AT&T finalise le rachat du groupe Time Warner

Le groupe américain des télécoms AT&T a annoncé jeudi la finalisation officielle du rachat du groupe de médias Time Warner, suite logique du feu vert d'un juge mardi, mais le ministère de la Justice peut encore contester la fusion. Cette union va permettre "de proposer aux clients une expérience de divertissement adaptée, de haute qualité et donnant priorité au mobile", a déclaré le PDG d'AT&T, Randall Stephenson, cité dans un communiqué annonçant le bouclage de l'opération. Un juge fédéral a donné mardi son aval inconditionnel à cette fusion à 85 milliards de dollars, un revers pour le ministère de la Justice américain qui y était opposé. Il avait saisi les tribunaux fin 2017 pour la bloquer, la jugeant mauvaise pour la concurrence. AT&T, qui avait déposé son offre sur Time Warner en 2016, avait annoncé dans la foulée qu'il comptait boucler l'opération au plus tard le 20 juin.

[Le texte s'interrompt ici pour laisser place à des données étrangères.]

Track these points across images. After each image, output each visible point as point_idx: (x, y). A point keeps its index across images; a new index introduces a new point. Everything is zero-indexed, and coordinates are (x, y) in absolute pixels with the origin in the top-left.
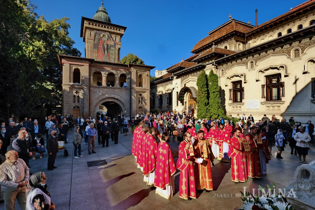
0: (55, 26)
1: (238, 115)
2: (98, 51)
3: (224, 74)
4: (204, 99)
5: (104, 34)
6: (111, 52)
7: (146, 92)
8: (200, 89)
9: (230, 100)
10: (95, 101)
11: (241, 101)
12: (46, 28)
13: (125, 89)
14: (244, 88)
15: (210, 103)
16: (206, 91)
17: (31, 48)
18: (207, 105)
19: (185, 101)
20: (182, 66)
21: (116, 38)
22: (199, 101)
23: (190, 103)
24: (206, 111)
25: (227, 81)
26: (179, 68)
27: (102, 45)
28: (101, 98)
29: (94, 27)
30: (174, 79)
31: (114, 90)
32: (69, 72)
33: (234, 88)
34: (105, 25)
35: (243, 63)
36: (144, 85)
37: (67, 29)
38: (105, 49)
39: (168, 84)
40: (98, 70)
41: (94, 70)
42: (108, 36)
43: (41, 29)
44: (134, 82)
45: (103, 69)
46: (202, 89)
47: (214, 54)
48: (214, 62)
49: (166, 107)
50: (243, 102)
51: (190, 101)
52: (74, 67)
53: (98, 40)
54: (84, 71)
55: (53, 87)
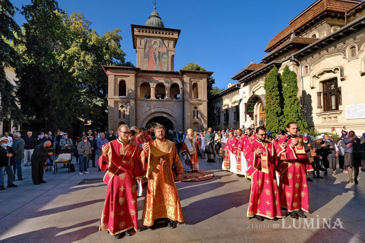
0: (107, 39)
1: (333, 129)
2: (149, 60)
3: (309, 71)
4: (275, 107)
5: (155, 40)
6: (163, 60)
7: (203, 104)
8: (269, 93)
9: (318, 108)
10: (143, 116)
11: (337, 108)
12: (96, 41)
13: (177, 101)
14: (340, 88)
15: (285, 112)
16: (278, 96)
17: (63, 56)
18: (281, 115)
19: (254, 114)
20: (250, 69)
21: (168, 44)
22: (268, 110)
23: (261, 117)
24: (279, 124)
25: (313, 81)
26: (246, 72)
27: (153, 54)
28: (148, 113)
29: (145, 34)
30: (241, 87)
31: (164, 103)
32: (113, 84)
33: (325, 90)
34: (156, 30)
35: (338, 52)
36: (200, 95)
37: (119, 41)
38: (157, 57)
39: (234, 95)
40: (146, 81)
41: (141, 81)
42: (160, 42)
43: (91, 43)
44: (187, 92)
45: (151, 80)
46: (271, 93)
47: (291, 45)
48: (292, 57)
49: (233, 124)
50: (339, 110)
51: (262, 114)
52: (119, 79)
53: (148, 48)
54: (130, 82)
55: (102, 102)
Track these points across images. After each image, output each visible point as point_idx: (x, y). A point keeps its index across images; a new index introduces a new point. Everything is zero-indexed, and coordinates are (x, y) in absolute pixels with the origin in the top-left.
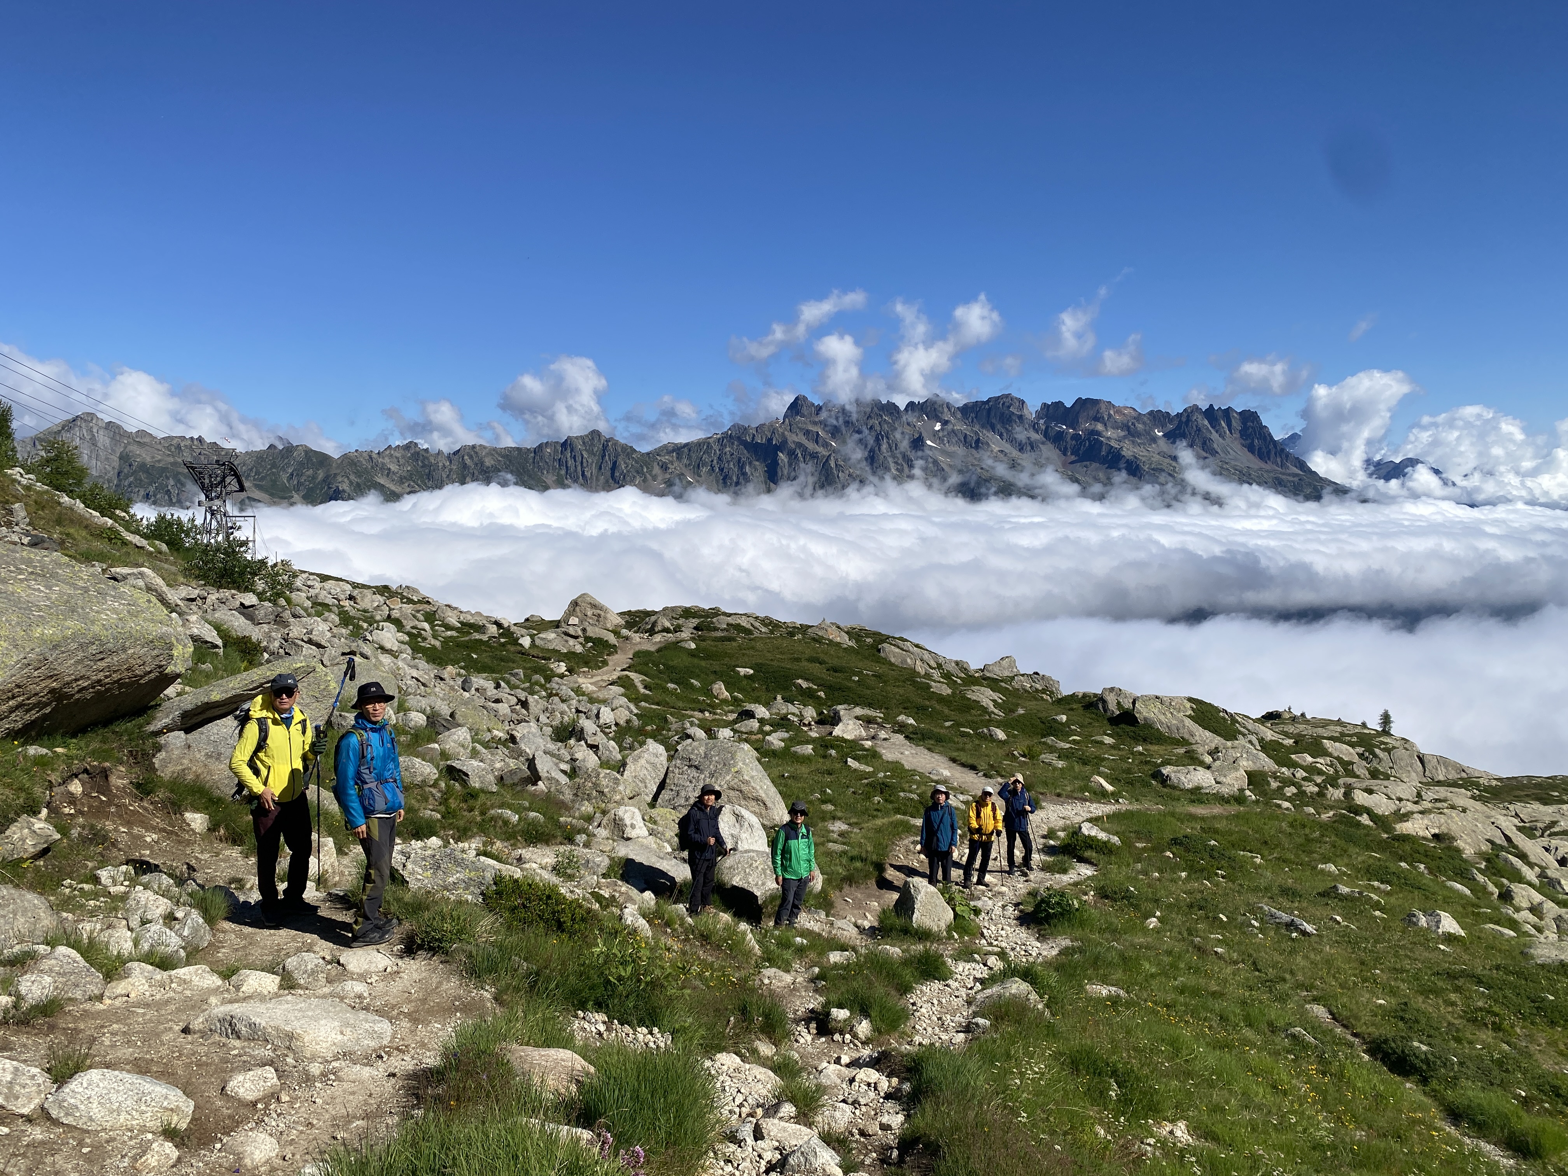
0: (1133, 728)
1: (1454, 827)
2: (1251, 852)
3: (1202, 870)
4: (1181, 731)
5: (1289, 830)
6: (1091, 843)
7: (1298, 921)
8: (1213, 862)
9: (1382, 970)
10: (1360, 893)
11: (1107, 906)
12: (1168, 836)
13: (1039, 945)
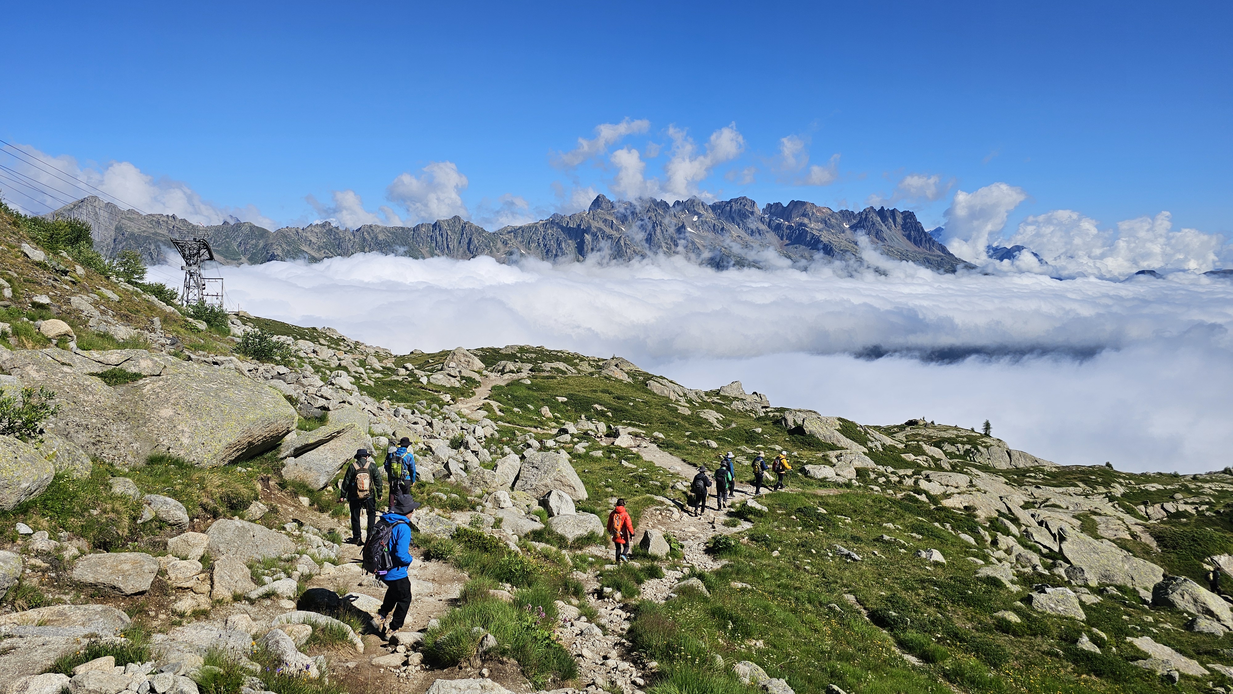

Le bouclage de la transaction signifie que le ministère de la Justice a renoncé à demander une suspension de la fusion, ce qu'il était en droit de faire dans les jours suivant la décision du juge. Toutefois, cela n'empêche pas le gouvernement de faire appel de ce jugement, même après la clôture formelle de la fusion. Dans un paysage des médias et d'internet en plein bouleversement, les acteurs traditionnels cherchent à grossir pour lutter contre les géants technologiques comme Netflix ou Amazon, qui sont à la fois producteurs de contenus et plateformes de diffusion.

D'où l'idée d’AT&T de combiner ses canaux de diffusion (haut débit, mobile, télé par satellite...) aux contenus de Time Warner, propriétaire notamment des studios de cinéma et de télévision Warner Bros., de la chaîne d'infos CNN ou de HBO, créatrice de la série "Game of Thrones". AT&T peut donc désormais mettre en œuvre la fusion en interne, qui crée une nouvelle organisation en quatre activités principales : "AT&T Communications" (mobile, haut débit, vidéo ...), un ensemble qui a représenté 150 milliards de dollars de chiffre d'affaires en 2017 ; et "AT&T media business", qui comprendra HBO, Turner (CNN) et Warner Bros. pour un chiffre d'affaires combiné de 31 milliards en 2017. Viennent ensuite "AT&T International" (en Amérique latine principalement, 8 milliards de dollars) puis les "activités d'analyses de données et la publicité". L'ex-PDG de Time Warner Jeff Bewkes officiera comme "conseiller" pendant "une période de transition", a précisé AT&T.

Le rapprochement des deux entités qui ont des cultures d'entreprise bien différentes ne coulera pas forcément de source, selon certains analystes. "Ces genres de fusions sont historiquement difficiles à mettre en œuvre concrètement", relève l'analyste spécialisée Rebecca Lieb, qui cite le précédent, raté, de la gigantesque fusion en 2000 entre Ti me Warner et AOL, le fournisseur d'accès internet. Pour Mme Lieb, "fusionner la distribution et la création est plus facile à dire qu'à faire, en particulier à une échelle" pareille, tandis que l'analyste Roger Kay (Endpoint Technologies) estime qu'AT&T pourrait "avoir du mal à gérer ce conglomérat" gigantesque et très diversifié. Alan Wolk, spécialiste des médias, estime en revanche que "même si toute fusion peut avoir des accrocs, une fusion verticale (entre entreprises qui ne sont pas directement concurrentes) est généralement plus fluide" qu'une fusion entre rivaux directs. Les experts s'attendent à ce que la décision du juge marque le coup d'envoi d'autres gros mariages. Le câblo-opérateur Comcast a lancé dès mercredi une offre sur l'essentiel des actifs de Fox, pourtant promis à Disney depuis six mois.